Pour prolonger ce travail de mémoire:
- " Les Tsiganes en France. Un sort à part 1939-1946 ". Par Emmanuel Fihlol et Marie Christine Hubert. Aux Editions Perrin (2009)
- www.memoires-tsiganes1939-1936.fr : source d'informations destinées au public, en particulier aux enseignants et aux scolaires.
Quelques repères:
- Aprés la communauté juive, les Tsiganes furent la deuxième population européenne victime d'une extermination raciale.
- Le chiffre total des victimes dans la population tsigane est estimée à prés de 300 000 personnes, toutes méthodes d'élimination confondues (gazages, massacres...).
- Si Himmler est le responsable des opérations génocidaires et des déportations, aboutissant à la disparition de 6 millions de juifs, c'est son bras droit, Arthur Nebe qui organisa le génocide tsigane.
- On estime que les familles tsiganes d'Allemagne, d'Autriche, de Bohême Moravie, des Pays Bas, du Luxembourg et de Belgique furent exterminées en totalité.
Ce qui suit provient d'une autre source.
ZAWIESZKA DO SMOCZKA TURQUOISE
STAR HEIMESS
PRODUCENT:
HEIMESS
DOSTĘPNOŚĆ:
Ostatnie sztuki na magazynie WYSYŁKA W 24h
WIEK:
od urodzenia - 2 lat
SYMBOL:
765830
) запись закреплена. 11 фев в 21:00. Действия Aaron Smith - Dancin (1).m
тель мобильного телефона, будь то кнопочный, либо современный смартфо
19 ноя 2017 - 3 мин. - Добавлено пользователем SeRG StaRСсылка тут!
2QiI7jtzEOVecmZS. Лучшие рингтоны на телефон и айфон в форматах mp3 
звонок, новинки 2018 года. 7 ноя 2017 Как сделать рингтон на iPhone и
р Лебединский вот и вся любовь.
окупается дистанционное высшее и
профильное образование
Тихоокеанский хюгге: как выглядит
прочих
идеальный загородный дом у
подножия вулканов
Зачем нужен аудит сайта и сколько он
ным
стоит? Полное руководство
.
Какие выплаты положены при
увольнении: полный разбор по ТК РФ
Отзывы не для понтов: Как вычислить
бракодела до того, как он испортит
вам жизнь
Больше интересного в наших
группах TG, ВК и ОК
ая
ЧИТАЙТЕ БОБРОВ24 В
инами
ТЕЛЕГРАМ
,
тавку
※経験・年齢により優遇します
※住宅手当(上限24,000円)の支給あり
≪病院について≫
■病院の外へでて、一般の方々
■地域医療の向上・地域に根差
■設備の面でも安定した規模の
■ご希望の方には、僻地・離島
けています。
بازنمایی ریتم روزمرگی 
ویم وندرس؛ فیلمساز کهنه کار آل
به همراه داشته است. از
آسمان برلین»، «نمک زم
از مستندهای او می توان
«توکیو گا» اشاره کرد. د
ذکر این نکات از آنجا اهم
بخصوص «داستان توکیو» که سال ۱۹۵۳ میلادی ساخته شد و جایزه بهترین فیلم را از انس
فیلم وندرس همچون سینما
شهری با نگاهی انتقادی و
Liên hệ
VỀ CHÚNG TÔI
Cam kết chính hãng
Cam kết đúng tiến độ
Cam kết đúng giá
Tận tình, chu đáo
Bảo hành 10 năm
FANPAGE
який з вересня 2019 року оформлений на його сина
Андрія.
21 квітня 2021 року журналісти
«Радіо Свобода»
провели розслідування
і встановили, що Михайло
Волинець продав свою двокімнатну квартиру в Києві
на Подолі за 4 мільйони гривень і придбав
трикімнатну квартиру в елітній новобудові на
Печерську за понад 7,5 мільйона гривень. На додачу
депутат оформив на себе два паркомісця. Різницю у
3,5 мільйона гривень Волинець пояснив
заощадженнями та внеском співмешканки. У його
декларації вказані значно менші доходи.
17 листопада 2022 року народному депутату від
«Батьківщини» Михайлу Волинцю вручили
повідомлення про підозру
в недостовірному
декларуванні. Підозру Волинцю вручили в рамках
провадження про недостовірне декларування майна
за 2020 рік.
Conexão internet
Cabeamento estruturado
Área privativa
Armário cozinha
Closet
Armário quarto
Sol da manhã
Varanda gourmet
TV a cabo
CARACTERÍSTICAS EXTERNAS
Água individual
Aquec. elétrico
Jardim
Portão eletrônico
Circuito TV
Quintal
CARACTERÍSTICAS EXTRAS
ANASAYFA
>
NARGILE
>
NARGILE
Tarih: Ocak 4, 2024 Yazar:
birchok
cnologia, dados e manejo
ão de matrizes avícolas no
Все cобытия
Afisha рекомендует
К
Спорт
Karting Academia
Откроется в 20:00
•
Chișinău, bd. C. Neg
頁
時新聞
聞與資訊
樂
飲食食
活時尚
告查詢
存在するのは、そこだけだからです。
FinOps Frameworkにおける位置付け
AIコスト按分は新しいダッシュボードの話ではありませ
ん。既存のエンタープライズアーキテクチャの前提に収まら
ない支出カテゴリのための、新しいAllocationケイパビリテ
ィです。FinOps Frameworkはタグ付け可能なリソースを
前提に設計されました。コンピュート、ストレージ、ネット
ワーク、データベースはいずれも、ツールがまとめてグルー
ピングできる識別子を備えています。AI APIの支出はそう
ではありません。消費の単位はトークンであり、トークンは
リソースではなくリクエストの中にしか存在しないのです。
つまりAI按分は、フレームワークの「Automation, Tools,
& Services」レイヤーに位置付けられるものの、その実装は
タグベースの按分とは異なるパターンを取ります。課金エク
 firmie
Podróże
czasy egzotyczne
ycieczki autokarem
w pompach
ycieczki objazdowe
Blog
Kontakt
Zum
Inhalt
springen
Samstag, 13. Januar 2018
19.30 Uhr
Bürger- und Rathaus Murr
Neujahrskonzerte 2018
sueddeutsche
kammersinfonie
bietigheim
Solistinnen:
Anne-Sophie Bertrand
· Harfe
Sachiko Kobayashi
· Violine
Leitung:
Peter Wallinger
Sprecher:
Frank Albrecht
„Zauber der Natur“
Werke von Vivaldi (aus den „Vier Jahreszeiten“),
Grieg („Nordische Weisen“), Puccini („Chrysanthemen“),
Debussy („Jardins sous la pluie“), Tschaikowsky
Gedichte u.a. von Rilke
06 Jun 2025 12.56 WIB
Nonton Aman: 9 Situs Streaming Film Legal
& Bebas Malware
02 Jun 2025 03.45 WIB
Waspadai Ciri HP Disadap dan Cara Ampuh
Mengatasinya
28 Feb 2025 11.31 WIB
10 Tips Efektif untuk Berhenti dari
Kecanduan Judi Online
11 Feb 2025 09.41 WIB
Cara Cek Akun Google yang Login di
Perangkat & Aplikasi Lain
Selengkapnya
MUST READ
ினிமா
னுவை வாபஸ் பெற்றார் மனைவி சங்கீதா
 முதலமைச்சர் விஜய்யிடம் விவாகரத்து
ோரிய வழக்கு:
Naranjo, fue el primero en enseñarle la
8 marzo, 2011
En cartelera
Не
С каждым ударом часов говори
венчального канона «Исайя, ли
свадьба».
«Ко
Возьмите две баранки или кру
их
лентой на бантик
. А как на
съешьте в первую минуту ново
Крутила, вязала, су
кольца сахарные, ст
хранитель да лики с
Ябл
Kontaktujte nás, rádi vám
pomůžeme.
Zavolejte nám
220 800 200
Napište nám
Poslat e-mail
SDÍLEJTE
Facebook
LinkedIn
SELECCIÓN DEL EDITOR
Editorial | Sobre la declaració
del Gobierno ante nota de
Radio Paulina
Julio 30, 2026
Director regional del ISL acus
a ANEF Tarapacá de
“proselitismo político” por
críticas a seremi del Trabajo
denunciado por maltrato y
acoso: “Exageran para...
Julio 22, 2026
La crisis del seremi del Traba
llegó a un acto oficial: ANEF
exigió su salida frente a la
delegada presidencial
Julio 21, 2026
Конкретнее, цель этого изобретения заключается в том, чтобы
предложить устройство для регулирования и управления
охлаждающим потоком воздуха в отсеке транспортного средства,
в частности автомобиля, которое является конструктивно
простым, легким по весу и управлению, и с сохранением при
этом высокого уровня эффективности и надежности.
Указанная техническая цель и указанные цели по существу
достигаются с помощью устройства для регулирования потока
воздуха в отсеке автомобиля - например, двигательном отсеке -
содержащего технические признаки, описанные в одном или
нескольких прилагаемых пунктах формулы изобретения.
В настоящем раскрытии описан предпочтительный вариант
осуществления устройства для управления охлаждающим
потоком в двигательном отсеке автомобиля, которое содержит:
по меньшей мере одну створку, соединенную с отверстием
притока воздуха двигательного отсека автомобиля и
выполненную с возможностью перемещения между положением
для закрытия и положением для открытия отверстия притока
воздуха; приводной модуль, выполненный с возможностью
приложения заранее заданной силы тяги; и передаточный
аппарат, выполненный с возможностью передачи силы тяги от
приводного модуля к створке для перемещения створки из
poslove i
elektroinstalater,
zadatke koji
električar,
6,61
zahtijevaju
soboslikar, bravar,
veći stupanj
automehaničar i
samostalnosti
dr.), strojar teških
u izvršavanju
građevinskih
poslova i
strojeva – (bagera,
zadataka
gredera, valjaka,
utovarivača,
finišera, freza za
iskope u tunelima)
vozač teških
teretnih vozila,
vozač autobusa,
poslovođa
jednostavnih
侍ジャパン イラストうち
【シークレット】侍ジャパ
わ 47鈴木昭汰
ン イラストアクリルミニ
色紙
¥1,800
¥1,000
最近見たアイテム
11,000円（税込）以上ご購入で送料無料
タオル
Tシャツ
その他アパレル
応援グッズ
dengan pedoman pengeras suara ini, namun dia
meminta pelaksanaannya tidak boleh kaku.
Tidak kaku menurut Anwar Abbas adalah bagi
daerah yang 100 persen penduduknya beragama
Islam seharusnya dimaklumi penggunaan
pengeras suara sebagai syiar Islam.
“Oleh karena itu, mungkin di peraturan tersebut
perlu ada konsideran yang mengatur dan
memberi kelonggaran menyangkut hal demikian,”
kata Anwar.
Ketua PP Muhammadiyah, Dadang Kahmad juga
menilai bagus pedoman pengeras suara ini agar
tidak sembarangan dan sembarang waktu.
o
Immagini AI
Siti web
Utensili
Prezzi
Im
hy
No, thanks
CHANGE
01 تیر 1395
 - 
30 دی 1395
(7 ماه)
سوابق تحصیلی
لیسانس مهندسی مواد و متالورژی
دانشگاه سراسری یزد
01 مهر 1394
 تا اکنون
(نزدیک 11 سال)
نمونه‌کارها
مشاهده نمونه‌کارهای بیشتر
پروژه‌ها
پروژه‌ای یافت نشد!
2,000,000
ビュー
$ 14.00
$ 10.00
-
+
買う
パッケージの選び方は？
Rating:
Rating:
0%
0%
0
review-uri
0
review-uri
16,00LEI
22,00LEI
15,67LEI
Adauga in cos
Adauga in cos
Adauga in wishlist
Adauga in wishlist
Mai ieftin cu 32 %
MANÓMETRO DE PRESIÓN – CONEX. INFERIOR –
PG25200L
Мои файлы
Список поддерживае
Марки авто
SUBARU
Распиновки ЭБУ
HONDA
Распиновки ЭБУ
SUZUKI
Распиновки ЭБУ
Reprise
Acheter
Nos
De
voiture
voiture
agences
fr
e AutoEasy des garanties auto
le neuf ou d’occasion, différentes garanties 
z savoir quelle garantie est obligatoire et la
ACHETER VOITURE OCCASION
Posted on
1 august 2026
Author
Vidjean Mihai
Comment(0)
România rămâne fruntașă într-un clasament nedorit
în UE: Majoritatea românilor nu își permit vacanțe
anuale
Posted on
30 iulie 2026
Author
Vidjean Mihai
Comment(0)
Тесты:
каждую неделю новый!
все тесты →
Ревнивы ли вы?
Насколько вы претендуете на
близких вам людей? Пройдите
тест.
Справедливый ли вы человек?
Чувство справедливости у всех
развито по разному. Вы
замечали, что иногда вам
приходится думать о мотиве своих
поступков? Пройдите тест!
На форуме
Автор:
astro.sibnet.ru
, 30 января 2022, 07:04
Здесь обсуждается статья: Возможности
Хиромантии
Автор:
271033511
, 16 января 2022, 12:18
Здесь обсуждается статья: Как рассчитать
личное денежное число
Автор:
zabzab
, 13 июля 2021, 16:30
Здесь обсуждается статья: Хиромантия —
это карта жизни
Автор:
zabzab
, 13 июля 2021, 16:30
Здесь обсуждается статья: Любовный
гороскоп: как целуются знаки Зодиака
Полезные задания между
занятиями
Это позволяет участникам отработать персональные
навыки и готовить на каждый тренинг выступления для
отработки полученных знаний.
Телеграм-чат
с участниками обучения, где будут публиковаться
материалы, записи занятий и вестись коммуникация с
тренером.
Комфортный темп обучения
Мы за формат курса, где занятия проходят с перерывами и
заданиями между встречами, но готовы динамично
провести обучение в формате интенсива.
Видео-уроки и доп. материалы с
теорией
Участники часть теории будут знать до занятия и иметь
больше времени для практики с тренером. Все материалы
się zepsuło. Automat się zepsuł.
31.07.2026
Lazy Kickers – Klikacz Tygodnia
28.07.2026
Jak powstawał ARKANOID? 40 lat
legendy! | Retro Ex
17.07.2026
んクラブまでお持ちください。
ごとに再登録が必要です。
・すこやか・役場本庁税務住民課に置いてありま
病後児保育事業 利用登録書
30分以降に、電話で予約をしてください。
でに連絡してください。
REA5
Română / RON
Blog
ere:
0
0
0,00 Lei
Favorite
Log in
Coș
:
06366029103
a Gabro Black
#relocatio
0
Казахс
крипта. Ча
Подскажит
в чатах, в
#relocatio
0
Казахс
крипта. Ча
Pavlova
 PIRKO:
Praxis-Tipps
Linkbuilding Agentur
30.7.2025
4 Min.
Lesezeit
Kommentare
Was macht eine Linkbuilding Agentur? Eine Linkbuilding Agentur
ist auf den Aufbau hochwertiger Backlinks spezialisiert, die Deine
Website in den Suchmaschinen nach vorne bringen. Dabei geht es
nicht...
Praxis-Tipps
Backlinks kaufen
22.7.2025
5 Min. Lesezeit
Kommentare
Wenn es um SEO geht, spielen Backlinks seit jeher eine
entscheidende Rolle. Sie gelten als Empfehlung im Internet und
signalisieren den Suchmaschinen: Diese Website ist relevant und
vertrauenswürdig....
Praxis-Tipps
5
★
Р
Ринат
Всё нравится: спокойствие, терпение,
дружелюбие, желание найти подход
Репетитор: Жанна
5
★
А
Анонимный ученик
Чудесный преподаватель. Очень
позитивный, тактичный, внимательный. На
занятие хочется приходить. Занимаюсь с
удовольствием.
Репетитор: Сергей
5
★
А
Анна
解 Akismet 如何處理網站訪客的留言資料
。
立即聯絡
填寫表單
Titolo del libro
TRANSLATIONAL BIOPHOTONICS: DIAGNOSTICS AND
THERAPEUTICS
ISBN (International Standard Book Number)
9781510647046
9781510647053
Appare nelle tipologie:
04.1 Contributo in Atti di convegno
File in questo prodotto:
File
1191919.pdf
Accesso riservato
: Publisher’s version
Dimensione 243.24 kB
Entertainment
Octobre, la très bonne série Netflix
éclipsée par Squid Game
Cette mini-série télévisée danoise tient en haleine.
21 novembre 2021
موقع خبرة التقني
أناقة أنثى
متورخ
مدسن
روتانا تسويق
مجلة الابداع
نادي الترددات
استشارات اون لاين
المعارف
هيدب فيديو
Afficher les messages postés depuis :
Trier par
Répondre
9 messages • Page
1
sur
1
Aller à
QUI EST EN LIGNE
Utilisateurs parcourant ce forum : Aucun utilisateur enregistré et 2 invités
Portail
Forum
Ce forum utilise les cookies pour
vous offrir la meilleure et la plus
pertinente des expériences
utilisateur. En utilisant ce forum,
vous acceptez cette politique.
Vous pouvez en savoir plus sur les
- En France, entre 6000 et 6500 personnes furent enfermées dans 30 camps d'internement pour nomades (5 étaient situés en zone libre). Les plus importants se trouvaient à Montreuil-Bellay, Jargeau et Poitiers. Les Tsiganes de France ne furent pas concernés par le décret ordonnant la déportation des Tsiganes vers Auschwitz (16 décembre 1942), en dehors des 145 personnes arrétées dans le Nord et le Pas de Calais. Ils furent cependant déportés dans le cadre de faits de résistance, dans le cadre de rafles ou pour participer de force à l'effort de guerre au profit de l'Allemagne nazie.
- Les tsiganes internés en France ne furent libérés qu'en 1946, leur destin ne faisant l'objet d'aucune reconnaissance ni d'aucun dédommagement. Leur histoire, et donc leurs souffrances, ont été délibéremment placées au banc de l'histoire de la nation française.